Corrects intensities depending on the level of intensity, thereby changing the shape of the distribution of data

• Bland Altman (MA) plots
• Fitting a non-linear exponential curve
• LOWESS/LOESS regression

• Here the correction is still

\[x_{jk}=\left(log\frac{R_{jk}}{G_{jk}}\right)-c_{jk}\]

but now \(c_{jk}\) is the lowess fit, or \(c_{jk}=f_j(A_{jk})\) where \(f\) is some smoothing function fitted to array \(j\) over all clones/probes \(k\) in \(S\).

• Robust locally weighted regression of intensity log-ratios \(M_{jk}\) on the average log-intensity \(A_{jk}\) overall (global lowess) can be used for intensity dependent normalization.
• Other methods such as smoothing splines or exponential fits may also work well.

• LOcally WEighted Scatterplot Smoothing (Cleveland, 1979)

• First proposed for microarrays by Yang et al. (2002). Yang et al (2002) used local window of 40%.

• Global LOWESS use implicit assumptions that, when stratified by mRNA abundance,

  • Only a minority of genes are expected to be differentially expressed or,
  • Any differential expression is as likely to be up-regulation as well as down-regulation

• Loess normalization is based on MA plots.
• Skewing reflects experimental artifacts such as the contamination of one RNA source with genomic DNA or rRNA, the use of unequal amounts of fluorescent probes.

• Skewing can be corrected with local smoother: fitting a local regression curve to the data and subtracting the predicted value from the observed values
• Goal: minimize the standard deviation and place the mean log ratio at 0

• LOWESS fits to the data within print-tip groups

• Sub-array normalization

• Scaling (Affymetrix method, sadd_whitepaper): First, choose a baseline GeneChip against which all other GeneChips are normalized.
• Calculate the 2% trimmed mean expression for the baseline GeneChip, represented by \(\widetilde{x}_{base}\).
• Calculate the 2% trimmed mean expression for the \(j^{th}\) GeneChip, represented by \(\widetilde{x}_j\).
• The scaling factor is taken to be \(\beta_j=\widetilde{x}_{base}/\widetilde{x}_j\), so that the scaled values on GeneChip \(j\) are

\[x_{jk}^{scaled}=\beta_j*\widetilde{x}_{jk}\]

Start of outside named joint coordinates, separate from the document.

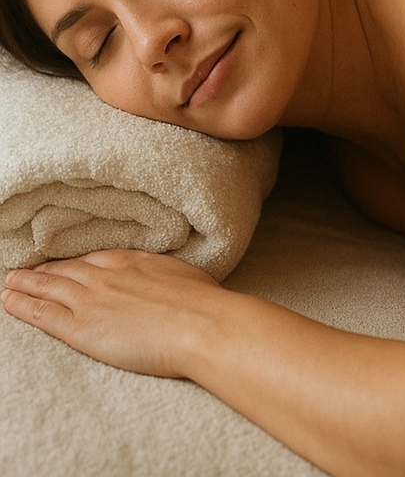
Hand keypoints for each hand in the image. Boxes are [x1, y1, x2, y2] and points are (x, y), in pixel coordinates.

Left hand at [2, 250, 221, 376]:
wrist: (200, 324)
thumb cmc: (204, 303)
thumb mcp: (185, 276)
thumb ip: (167, 276)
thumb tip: (170, 283)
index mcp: (135, 260)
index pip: (95, 258)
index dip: (76, 261)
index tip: (66, 263)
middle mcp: (109, 274)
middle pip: (68, 269)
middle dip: (46, 269)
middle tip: (27, 269)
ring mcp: (93, 299)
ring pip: (50, 287)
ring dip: (26, 283)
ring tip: (10, 281)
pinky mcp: (82, 327)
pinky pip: (43, 313)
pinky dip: (22, 305)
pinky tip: (9, 299)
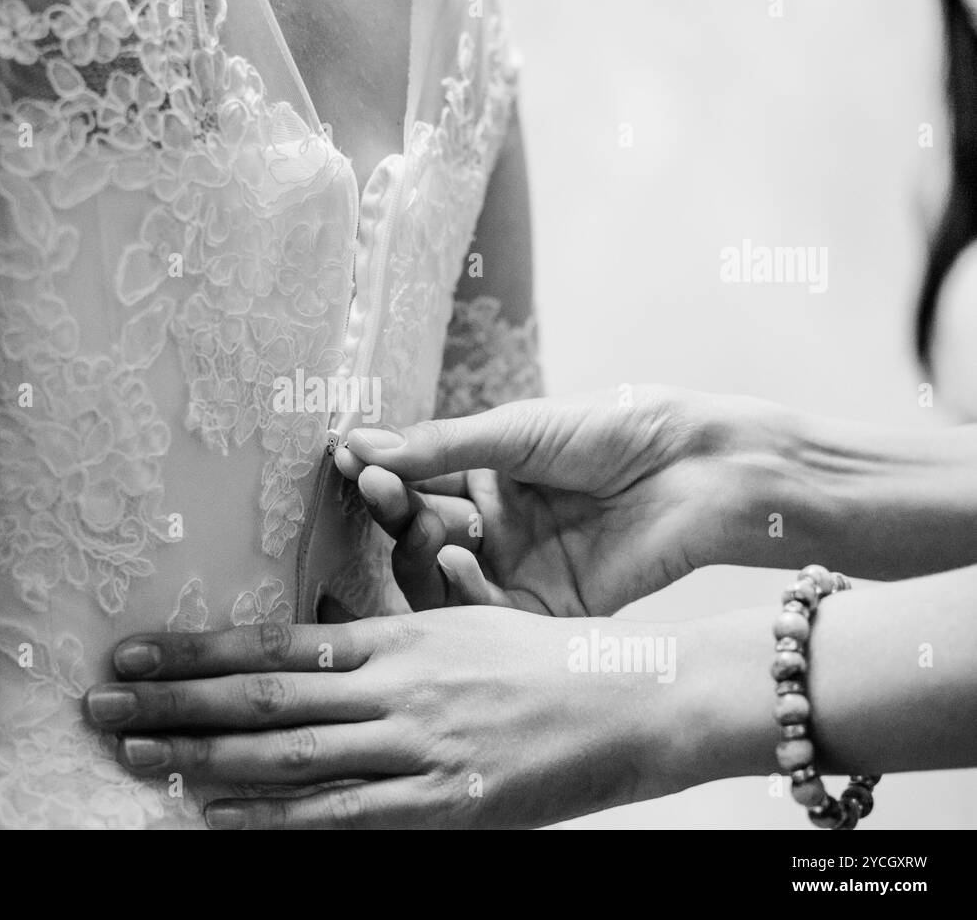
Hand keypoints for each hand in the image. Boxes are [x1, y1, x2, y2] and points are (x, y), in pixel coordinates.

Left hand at [84, 608, 684, 828]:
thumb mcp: (458, 627)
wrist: (633, 699)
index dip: (196, 649)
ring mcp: (419, 743)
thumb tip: (312, 647)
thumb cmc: (543, 662)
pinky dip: (274, 818)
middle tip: (98, 703)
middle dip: (174, 701)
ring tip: (135, 755)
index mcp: (397, 637)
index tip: (132, 650)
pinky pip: (343, 813)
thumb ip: (385, 642)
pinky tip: (216, 817)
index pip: (274, 643)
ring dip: (203, 757)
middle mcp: (396, 684)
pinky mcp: (447, 800)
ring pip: (290, 753)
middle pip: (264, 696)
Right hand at [337, 385, 794, 615]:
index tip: (346, 461)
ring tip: (418, 523)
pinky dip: (460, 591)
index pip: (416, 480)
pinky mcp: (545, 612)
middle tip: (375, 488)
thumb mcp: (519, 429)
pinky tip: (453, 559)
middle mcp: (495, 527)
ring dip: (416, 551)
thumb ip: (440, 446)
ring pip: (441, 578)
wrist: (699, 469)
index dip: (382, 473)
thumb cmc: (616, 429)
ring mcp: (517, 570)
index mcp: (488, 475)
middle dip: (393, 510)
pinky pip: (485, 615)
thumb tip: (358, 443)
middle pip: (419, 530)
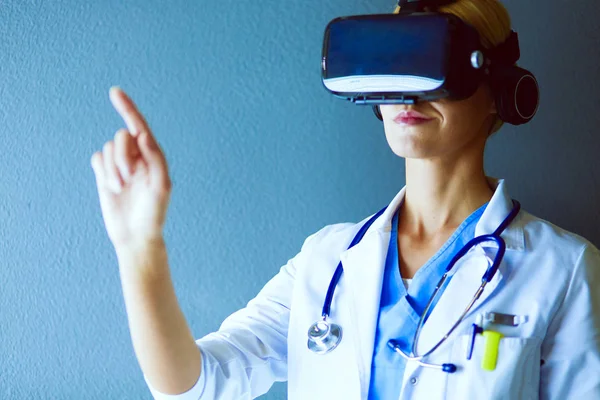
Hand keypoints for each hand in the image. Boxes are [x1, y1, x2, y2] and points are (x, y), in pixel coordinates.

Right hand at [91, 87, 171, 249]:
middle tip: (129, 179)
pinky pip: (96, 158)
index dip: (127, 108)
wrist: (135, 235)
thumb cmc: (154, 212)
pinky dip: (102, 171)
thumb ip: (155, 158)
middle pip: (121, 137)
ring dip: (113, 169)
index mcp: (153, 155)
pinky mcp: (104, 173)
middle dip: (122, 156)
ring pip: (108, 148)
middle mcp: (136, 156)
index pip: (139, 126)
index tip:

• Rather than using all genes for normalization, one may want to restrict the set of genes used for normalization by identifying those that are invariant.

• First, for each chip all genes are ranked; the invariant set is the set of genes with the same rank for each of the chips.

  • This is usually a very small number hence typically genes with approximately the same rank are used.

• Once the set of rank invariant genes is identified, intensity dependent normalization (fitting some smooth fit) is typically applied.

• Motivation from quantile-quantile plot

• Normal quantile-quantile plot consists of a plot of the ordered values in your data versus the corresponding quantiles of a standard normal distribution

• If the normal qqplot is fairly linear, your data are reasonably Gaussian; otherwise, they are not.

• Quantile normalization: Make distribution of data equal across all samples. Final distribution is the average of each quantile across chips (Bolstad et.al., Bioinformatics (2003))

1. Given \(n\) arrays of length \(p\), form matrix \(X\) of dimension \(p × n\) where each array is a column.
2. Sort each column of \(X\) to get \(X_{sort}\). Remember to original order
3. Take the means across rows of \(X_{sort}\) and replace the values of \(X\) by those means. The resulting matrix is \(X_{sort}'\).
4. Get \(X_{normalized}\) by rearranging each column of \(X_{sort}'\) to have the same ordering as original \(X\).

Quantile normalization changes expression over many slides i.e. changes the correlation structure of the data, may affect subsequent analysis.